First Model: Improved LSTM
To improve upon the baseline model, a first model was trained with adjustments to better capture structure and reduce repetitive outputs. The goal was not only to generate coherent text, but to move closer to something that resembles natural lyrical flow.
Using the same seed text, “I am”, the updated model generated:
'I am just act down just me in the meaning of gray i reached look and the best at your eye was his lost of black of her’d to watch your life uh but you search hoping bad over the babys blue and they was lettin in his dream long every way instead that clandestine rides and wearing the song i see it all mine but it had and nothin i comb hold to you even well close too the last love id ever go i say that ooh ah ha ah we didnt even ever dance in me that you dont and about me that fuck you is an twenty night and i move better with flames when i felt about silence things in the hand of feelin off you didnt got to the town above the lot of me because give me so its on the film while you can'
Key Observations
While neither model produces a gorgeous lyrical hit, there are clear differences:
Reduced repetition: The improved model shows more varied word usage.
More diverse structure: The second model produces longer, less repetitive sequences that resemble sentence-like patterns.
Increased creativity (with tradeoffs): The improved model introduces more variation, but at the cost of grammatical consistency and clarity.
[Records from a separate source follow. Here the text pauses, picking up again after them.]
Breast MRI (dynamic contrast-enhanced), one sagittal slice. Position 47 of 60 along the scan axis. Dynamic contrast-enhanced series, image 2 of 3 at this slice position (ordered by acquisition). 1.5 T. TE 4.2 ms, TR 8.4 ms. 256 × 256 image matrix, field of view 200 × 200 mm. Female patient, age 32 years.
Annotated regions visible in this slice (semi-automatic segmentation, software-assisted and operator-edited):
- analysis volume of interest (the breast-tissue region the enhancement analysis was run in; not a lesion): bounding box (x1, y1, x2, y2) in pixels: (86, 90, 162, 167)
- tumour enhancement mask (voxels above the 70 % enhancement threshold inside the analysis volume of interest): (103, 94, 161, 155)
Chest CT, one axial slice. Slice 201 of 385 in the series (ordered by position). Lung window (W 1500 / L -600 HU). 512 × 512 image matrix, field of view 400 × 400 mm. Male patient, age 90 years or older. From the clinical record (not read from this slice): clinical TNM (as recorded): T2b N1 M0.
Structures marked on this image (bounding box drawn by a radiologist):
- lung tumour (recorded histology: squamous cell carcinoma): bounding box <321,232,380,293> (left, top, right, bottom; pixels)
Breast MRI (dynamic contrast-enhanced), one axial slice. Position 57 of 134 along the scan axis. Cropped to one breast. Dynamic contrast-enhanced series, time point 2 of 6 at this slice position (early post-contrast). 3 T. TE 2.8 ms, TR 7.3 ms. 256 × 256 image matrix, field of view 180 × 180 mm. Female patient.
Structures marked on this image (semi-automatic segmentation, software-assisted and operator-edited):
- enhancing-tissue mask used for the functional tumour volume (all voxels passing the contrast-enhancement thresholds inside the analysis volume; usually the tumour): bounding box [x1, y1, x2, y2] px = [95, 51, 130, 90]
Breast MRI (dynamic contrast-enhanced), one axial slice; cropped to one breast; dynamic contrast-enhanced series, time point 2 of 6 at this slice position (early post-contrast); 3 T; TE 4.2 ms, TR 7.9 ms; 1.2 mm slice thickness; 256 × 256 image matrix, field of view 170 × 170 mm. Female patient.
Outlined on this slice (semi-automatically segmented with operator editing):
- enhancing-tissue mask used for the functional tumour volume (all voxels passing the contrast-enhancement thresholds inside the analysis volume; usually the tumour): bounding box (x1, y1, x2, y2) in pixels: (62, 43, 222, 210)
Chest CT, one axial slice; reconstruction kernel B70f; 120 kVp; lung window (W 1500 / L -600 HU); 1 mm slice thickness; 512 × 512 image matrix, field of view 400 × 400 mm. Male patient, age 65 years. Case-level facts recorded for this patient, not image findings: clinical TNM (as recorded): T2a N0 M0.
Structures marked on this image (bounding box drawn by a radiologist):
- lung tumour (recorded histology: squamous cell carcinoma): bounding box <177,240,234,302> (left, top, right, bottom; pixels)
Relentless limitations: Both models struggle with:
long-term coherence
grammatical structure
maintaining a consistent narrative
Interpretation
The model is successfully learning statistical patterns in Taylor Swift’s lyrics, particularly word associations and stylistic fragments. However, it lacks a deeper understanding of language structure and meaning.
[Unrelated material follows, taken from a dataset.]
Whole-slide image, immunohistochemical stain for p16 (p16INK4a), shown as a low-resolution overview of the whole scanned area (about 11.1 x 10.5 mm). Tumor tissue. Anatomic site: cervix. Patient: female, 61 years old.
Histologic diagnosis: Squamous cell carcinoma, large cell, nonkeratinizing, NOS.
This reflects the great war with of LSTM-based text generation: while effective at capturing short-term dependencies, they often struggle with long-range coherence and semantic consistency.
Future Improvements
To further improve performance, several approaches could be explored:
Using pretrained embeddings (e.g. Word2Vec or GloVe)
Transitioning to transformer-based models (e.g. BERT or GPT-style architectures)
Increasing dataset size or augmenting with additional lyrics
Implementing temperature sampling to balance creativity vs. coherence
Fine-tuning hyperparameters (sequence length, embedding size, LSTM units)
My personal laptop’s memory is my albatross, though, so perhaps these improvements will have to wait for another day.
Conclusion
This project demonstrates that even relatively simple neural networks can capture recognizable stylistic elements of an artist’s work. However, generating truly coherent and creative lyrics remains a challenging task, emphasizing the gap between pattern recognition and genuine language understanding.